Definition
Link discovery is the process of identifying URLs within a web page that point to other pages. It is the mechanism by which web crawlers find new pages to visit — each crawled page yields links that expand the set of known URLs, which the crawler can then explore based on its configuration and strategy.
How Link Discovery Works
HTML Anchor Tags
The primary source of links is the <a href="..."> element. Crawlers parse HTML to extract all href attribute values, which may be absolute URLs, relative paths, or protocol-relative references.
Other Link Sources
- Form actions —
<form action="...">points to pages accessible via form submission - JavaScript-generated links — URLs constructed dynamically by JavaScript, visible only after rendering
- CSS references —
url()values in stylesheets (typically for assets, not pages) - Meta redirects —
<meta http-equiv="refresh" content="0;url=...">directs to another page - Sitemap references — links in XML sitemaps and sitemap index files
- robots.txt sitemap directives — sitemap URLs declared in the robots.txt file
URL Resolution
Discovered links must be resolved to absolute URLs. A relative link like /products/widget found on https://example.com/catalog/ must be resolved to https://example.com/products/widget. Base tags, protocol-relative URLs, and various path formats all require correct handling.

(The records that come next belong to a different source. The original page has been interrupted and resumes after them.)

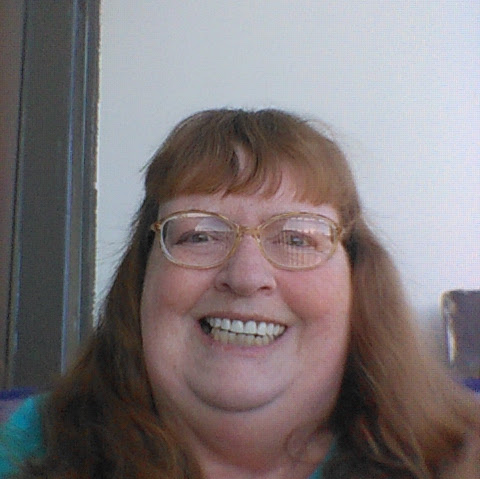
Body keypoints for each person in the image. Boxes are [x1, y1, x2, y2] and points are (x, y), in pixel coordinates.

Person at [0, 108, 479, 479]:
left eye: (297, 239)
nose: (247, 276)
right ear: (142, 276)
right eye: (199, 236)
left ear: (358, 280)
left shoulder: (461, 455)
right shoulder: (32, 446)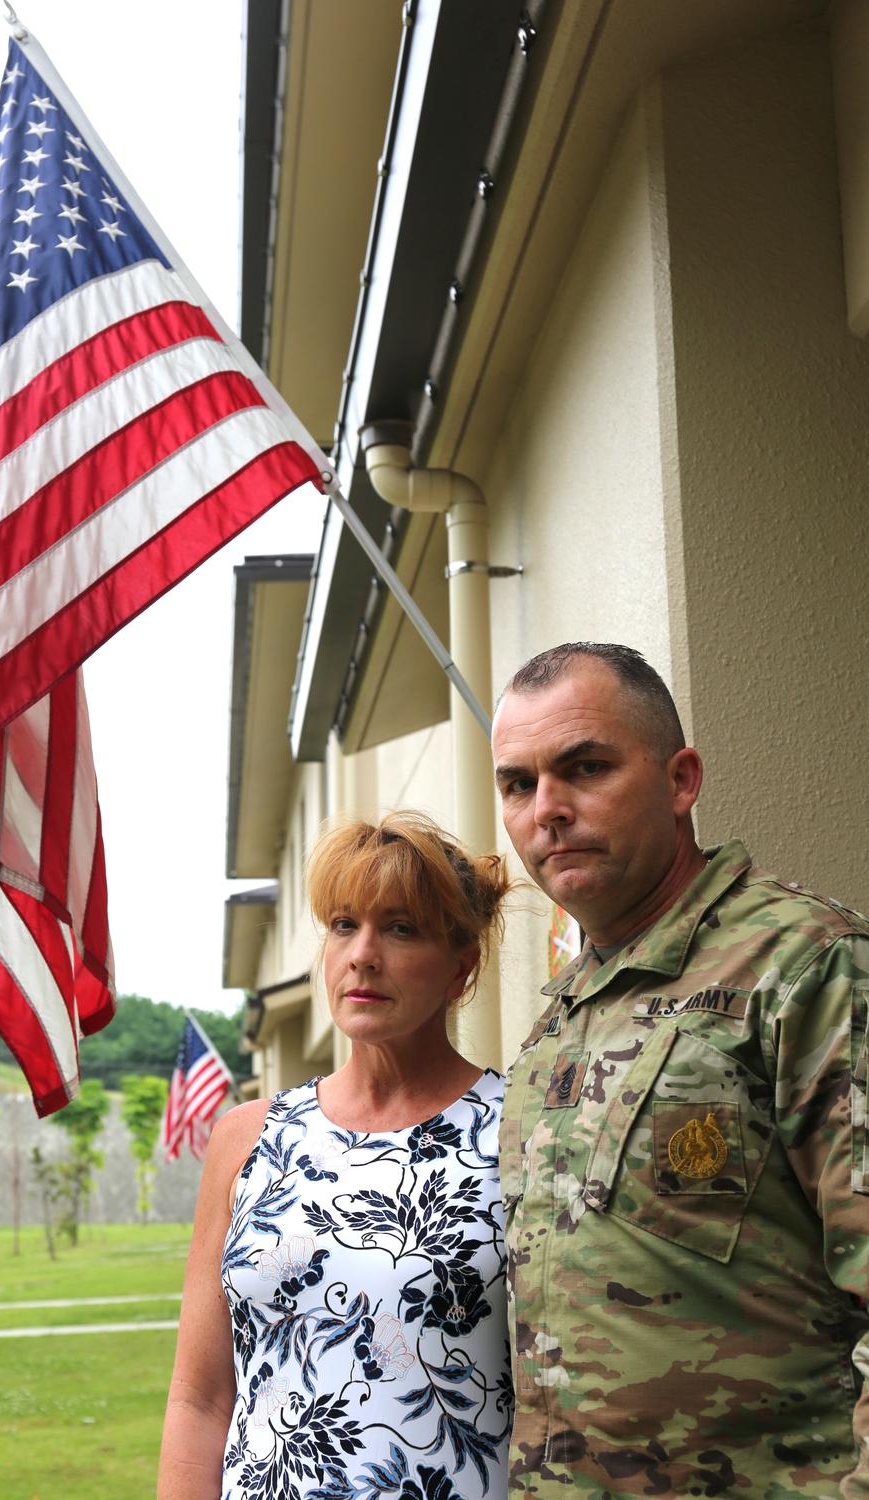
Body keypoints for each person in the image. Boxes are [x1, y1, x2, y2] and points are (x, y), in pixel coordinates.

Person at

Filtering Discovered Links
Not every discovered URL should be crawled. Effective crawlers filter links based on:
- Domain scope — stay within the target domain or allowed domains
- URL patterns — include or exclude paths matching specific patterns
- File types — skip links to images, PDFs, or other non-HTML resources (unless specifically targeted)
- Already visited — deduplicate against the set of known URLs
- Depth limits — stop discovering links beyond the configured crawl depth
Link Discovery in ScrapeGraphAI
ScrapeGraphAI's crawler performs intelligent link discovery that identifies navigation patterns, pagination links, and content URLs while filtering out irrelevant resources. Combined with configurable URL filters, this ensures crawls stay focused on the content that matters to your extraction goals.